[Exercise passage]:
========

Two recent news articles struck a chord with me. The New York Times published an article that showed that after 35 years of affirmative action, black and Hispanic enrollment at the top 25 U.S. universities declined on a percentage basis. Interestingly, the same report showed that white enrollment declined as well. The gap was filled by a large increase in students of Asian ethnicity.

I saw the other related bit of news in New York State Education’s press release on elementary proficiency. As we know, Buffalo’s proficiency numbers hovered around 17 percent and the New York State average was 40-plus percent. Again, the same report showed that Asian students scored an average proficiency of over 60 percent.

I’m sure the reasons for this disparity are complex and nuanced. But it does bring into question the role racial discrimination and socioeconomic status may or may not play in determining educational achievement. Certainly Asian-Americans have faced extreme prejudice and discrimination. First-generation Asians are often English language learners and, depending on their country of origin, are fleeing political oppression and serious economic deprivation. These numbers seem to show that they are able to achieve on a high level despite the obstacles of racism, language and poverty.

I personally believe all children can learn and that no ethnic group is innately better than any other. So I also believe that we must address the underlying social-cultural issues that prevent many of our other students from achieving on the same level as their peers.

Stepping into these waters is fraught with peril. But the discussion has to happen in an open and forthright manner.

If we expect to bridge the achievement gap there are many questions to ask and answer:

Why aren’t kids coming to school? The Attendance Category report for 2016 showed that of the approximately 27,000 children in grades prekindergarten to eight, 60 percent had unsatisfactory attendance. More than half, or about 8,500 kids, missed as much as 18 to 36 days of school, and of those, 2,500 missed even more. Obviously young children cannot build an educational foundation missing six weeks of school.

What is the parent’s responsibility? Should there be a direct link to social services for chronic and severe absentee students? Should there be an absentee court like the one in liberal San Francisco? How much does busing play a role in this problem? Bottom line: A child has to go to school to learn.

How much do families understand or inherently value an education? Can the clergy and many community-based organizations help more to highlight the absolute necessity of earning a degree? Are the types and levels of family assistance aligned with a culture of achievement? For example, when the district enrolls a child in a self-contained special education classroom, the parent often qualifies for additional monthly Social Security payments. Should we look at this differently and create an additional financial incentive for the opposite result? In other words, can we reward the child when they succeed and leave the special ed class? Should we also financially incentivize the teachers who helped the child achieve this goal?

We’ve been told in board meetings that the district may have as many as 1,600 homeless children – or so-called couch surfers. Having no permanent place to live, and no adult care or guidance, usually spells disaster for a young person. Is is time for a dormitory school? What role do social services and family court have to play? What responsibility does a school district have for its students outside the classroom?

Many of our students have been arrested for non-serious crimes and spend countless hours in holding cells and the courts waiting for adjudication. Is this huge expense of the courts, the police and various holding centers doing these kids or society any good? Maybe it’s time to get serious about alternative sentencing programs to get these kids out of courts and holding cells and into a comprehensive family assistance environment with a direct link to their education.

========

[What you have to do]: From the commentary on the achievement gap, extract the passage that begins at the words "We’ve been told" and stops after the words "to their education.", copying it word for word.

[Supplied data]:

========

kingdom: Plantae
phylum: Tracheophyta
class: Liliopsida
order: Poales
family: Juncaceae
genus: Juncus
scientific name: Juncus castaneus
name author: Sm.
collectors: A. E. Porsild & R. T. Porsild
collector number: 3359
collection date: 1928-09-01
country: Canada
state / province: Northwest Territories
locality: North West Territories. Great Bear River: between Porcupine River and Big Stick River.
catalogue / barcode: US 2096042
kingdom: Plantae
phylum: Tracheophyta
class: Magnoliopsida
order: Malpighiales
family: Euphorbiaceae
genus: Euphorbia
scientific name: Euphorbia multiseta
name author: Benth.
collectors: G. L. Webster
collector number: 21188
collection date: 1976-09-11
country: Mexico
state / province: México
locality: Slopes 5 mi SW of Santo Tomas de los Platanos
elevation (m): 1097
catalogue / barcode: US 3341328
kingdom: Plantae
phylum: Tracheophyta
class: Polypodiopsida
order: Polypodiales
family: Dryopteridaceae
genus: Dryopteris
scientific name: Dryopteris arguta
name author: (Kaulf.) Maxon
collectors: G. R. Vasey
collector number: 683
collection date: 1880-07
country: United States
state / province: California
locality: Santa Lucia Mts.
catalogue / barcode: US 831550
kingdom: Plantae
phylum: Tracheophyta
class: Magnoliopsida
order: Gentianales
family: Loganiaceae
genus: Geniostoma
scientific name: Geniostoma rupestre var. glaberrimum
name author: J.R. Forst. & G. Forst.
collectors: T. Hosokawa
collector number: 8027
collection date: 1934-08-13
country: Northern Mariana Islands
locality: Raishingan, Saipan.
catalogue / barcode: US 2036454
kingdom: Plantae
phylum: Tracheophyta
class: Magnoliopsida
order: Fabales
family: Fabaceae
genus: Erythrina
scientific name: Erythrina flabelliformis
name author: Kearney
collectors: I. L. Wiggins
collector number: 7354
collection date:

========

[Final answer]:
We’ve been told in board meetings that the district may have as many as 1,600 homeless children – or so-called couch surfers. Having no permanent place to live, and no adult care or guidance, usually spells disaster for a young person. Is is time for a dormitory school? What role do social services and family court have to play? What responsibility does a school district have for its students outside the classroom?

Many of our students have been arrested for non-serious crimes and spend countless hours in holding cells and the courts waiting for adjudication. Is this huge expense of the courts, the police and various holding centers doing these kids or society any good? Maybe it’s time to get serious about alternative sentencing programs to get these kids out of courts and holding cells and into a comprehensive family assistance environment with a direct link to their education.